Nos demais três jogos em que esteve presente, Flávio não marcou: em 20 de outubro, na vitória de 2 x 1 sobre o Mixto, no Pelezão; no dia 23 de outubro, na derrota de 2 x 1 para o Atlético Goianiense, no Serra Dourada e, por último, na goleada sofrida para o Gama (4 x 1), no dia 28 de outubro de 1979.
O Brasília ficou na nona e penúltima colocação no Grupo C e não passou para a Segunda Fase (apenas os quatro primeiros se classificavam).
Logo depois, no mês de novembro, Flávio ainda participou da excursão que o Brasília fez ao norte do País. Substituiu Edmar no 0 x 0 contra o Combinado Fast/Rio Negro, em 23 de novembro, em Manaus, e novamente entrou no lugar de Edmar na vitória de 3 x 2 sobre o Nacional da capital do Amazonas, em 25 de novembro.
Essa foi a curtíssima passagem de Flávio pelo futebol brasiliense.
Depois do Brasília jogou no Paysandu, de Belém-PA, em 1980, e encerrou a carreira no Jorge Wilstermann, da Bolívia, em 1981, aos 37 anos.
Na Seleção Brasileira, Flávio disputou 18 jogos, com 9 gols. O primeiro foi em 3 de março de 1963, no empate em 2 x 2 com o Paraguai, marcando um gol.
O 18º e último aconteceu em 28 de julho de 1968, com derrota de 1 x 0 para o Paraguai. Mesmo perdendo, conquistou a Taça Oswaldo Cruz, seu único título de campeão pela Seleção Brasileira.
Nos três primeiros jogos com a camisa da Seleção Brasileira, Flávio marcou quatro gols.

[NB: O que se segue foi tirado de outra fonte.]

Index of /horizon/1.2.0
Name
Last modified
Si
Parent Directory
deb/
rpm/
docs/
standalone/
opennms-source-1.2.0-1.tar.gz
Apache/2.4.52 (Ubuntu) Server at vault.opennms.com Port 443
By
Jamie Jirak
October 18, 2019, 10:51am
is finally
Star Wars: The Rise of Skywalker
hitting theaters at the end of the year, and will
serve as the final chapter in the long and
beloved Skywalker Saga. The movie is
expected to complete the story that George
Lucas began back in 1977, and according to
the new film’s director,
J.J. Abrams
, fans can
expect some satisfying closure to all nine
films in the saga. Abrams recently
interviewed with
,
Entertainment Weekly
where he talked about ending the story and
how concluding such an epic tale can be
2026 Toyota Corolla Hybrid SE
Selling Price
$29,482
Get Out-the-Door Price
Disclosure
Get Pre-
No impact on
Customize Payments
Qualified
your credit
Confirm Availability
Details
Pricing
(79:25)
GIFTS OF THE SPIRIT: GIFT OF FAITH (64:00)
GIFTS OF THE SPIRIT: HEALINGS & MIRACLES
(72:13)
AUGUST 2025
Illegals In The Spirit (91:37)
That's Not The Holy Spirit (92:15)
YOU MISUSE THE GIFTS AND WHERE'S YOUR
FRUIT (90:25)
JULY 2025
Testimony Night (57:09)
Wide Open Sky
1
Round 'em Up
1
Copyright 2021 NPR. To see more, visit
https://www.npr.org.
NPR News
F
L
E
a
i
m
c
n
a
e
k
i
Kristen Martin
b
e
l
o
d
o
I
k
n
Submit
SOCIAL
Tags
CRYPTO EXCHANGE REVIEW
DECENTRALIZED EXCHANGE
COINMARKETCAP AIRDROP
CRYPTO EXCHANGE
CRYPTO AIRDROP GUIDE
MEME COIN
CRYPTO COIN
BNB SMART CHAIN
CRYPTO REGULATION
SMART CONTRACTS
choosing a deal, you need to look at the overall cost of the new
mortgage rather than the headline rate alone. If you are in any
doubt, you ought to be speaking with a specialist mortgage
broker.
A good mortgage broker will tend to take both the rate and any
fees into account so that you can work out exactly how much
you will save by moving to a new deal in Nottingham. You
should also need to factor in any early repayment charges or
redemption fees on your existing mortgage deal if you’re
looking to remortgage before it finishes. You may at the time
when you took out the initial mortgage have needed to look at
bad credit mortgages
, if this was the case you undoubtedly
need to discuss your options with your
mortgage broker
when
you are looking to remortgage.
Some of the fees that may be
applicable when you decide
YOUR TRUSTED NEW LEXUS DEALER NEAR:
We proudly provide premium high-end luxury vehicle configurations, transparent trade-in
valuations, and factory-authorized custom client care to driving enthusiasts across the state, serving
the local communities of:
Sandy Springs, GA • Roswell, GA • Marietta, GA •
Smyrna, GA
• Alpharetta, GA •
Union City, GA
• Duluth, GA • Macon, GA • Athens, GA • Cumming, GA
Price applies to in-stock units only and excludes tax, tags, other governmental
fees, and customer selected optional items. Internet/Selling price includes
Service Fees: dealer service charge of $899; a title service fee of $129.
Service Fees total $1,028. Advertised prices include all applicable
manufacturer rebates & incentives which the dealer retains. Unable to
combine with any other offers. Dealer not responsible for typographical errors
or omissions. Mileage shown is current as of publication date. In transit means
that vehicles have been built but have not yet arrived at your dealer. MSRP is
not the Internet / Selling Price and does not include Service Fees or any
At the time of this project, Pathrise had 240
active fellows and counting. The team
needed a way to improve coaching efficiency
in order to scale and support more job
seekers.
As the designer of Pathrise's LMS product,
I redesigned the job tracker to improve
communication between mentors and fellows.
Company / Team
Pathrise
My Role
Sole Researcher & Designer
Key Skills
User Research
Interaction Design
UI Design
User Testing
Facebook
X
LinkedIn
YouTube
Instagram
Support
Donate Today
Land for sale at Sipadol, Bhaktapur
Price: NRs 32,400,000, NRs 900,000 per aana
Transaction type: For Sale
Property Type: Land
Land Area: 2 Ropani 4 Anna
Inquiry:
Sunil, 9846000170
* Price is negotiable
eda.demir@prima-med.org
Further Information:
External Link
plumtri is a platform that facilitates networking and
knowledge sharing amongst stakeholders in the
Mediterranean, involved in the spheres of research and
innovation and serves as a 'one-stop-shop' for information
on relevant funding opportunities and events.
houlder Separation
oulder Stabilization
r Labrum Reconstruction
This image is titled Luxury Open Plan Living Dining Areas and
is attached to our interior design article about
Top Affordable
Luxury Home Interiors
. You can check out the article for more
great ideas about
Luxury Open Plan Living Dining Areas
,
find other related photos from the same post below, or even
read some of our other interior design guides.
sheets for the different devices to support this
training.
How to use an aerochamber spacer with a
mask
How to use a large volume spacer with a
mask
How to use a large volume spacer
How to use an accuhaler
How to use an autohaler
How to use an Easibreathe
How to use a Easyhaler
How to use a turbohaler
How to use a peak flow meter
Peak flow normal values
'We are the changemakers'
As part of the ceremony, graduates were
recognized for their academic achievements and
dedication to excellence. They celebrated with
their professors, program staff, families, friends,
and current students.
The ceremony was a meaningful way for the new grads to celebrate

Flávio afirma ter feito mais de mil gols em toda sua carreira. Segundo a edição especial da revista Placar "Os Grandes Artilheiros", Flávio fez 448 gols em jogos oficiais, sendo o 17º maior artilheiro do futebol brasileiro.
Assim como tantos outros jogadores, Flávio Minuano não conseguiu enriquecer com o futebol. Com uma carreira brilhante, o artilheiro depende hoje de uma renda de dois salários mínimos que recebe como professor em uma escolinha de futebol em São Paulo, no distrito de Ermelino Matarazzo.
O saudoso Telê Santana, que foi seu técnico no Fluminense, dizia que viu poucos jogadores com o sentido de colocação de Flávio.